# Can i mix these two?



## BigBrownTank (Aug 2, 2008)

http://www.liveaquaria.com/product/prod_display.cfm?c=1075+1764&pcatid=1764
Tropical Inverts for Freshwater Aquariums: Hammers Cobalt Blue Lobster

ide get 1 big one, and 2 blue small ones.... it'd be in the bottom of a fat 155gal tank.

also is my gravel fine enough for the things to burrow in? sorry i know not the greatest pic's


----------



## squilla1123 (Aug 10, 2008)

As long as they both have a shelter-preferrably at opposite ends of the tank.It also helps to introduce them both to the tank at the same time.


----------



## djrichie (May 15, 2008)

I'm going to have to say no.... generally one cray fish per tank .. as they are agressive and will fight, but there are exceptions to all rules. you have to have plenty of hiding areas and out of site line than maybe.

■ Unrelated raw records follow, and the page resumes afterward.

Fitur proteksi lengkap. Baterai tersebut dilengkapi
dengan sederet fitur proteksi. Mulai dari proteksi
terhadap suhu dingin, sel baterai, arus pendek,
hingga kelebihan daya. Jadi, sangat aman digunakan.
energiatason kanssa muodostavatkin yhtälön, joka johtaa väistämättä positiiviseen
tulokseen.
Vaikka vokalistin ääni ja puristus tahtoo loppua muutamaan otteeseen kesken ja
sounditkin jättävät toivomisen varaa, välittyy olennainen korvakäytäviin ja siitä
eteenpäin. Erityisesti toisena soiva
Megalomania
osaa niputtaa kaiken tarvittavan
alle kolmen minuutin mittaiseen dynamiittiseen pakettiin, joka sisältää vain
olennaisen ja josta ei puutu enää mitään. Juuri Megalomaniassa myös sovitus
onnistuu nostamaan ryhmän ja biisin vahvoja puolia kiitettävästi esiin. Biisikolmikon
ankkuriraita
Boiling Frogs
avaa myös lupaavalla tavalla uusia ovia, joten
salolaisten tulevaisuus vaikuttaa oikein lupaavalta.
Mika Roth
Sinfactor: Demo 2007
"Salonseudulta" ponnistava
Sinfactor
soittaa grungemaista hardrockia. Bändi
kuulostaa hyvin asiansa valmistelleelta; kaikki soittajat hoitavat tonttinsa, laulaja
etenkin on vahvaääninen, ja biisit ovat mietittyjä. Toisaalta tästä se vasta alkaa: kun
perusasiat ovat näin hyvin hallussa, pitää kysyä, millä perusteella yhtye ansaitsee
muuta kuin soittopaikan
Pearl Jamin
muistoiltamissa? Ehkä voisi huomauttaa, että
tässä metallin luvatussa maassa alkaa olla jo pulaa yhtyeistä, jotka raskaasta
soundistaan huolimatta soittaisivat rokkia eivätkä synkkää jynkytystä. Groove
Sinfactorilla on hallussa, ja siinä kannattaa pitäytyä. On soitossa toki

Cray fish will eat your fish as will so don't be putting a expensive fish with them as they will get fin crewed at the very least, if not killed out right.


----------



## aconrad (Apr 30, 2008)

Im gonna have to go with richie here. Cray fish are one of my least favorite things to put in my tank for one reason, theyre vicious little buggers. They will eat about anything you can put in there and dont care if they lose a limb trying. I mean some might go together on the rare chance, but you cant be sure and really I cant recomend it.


----------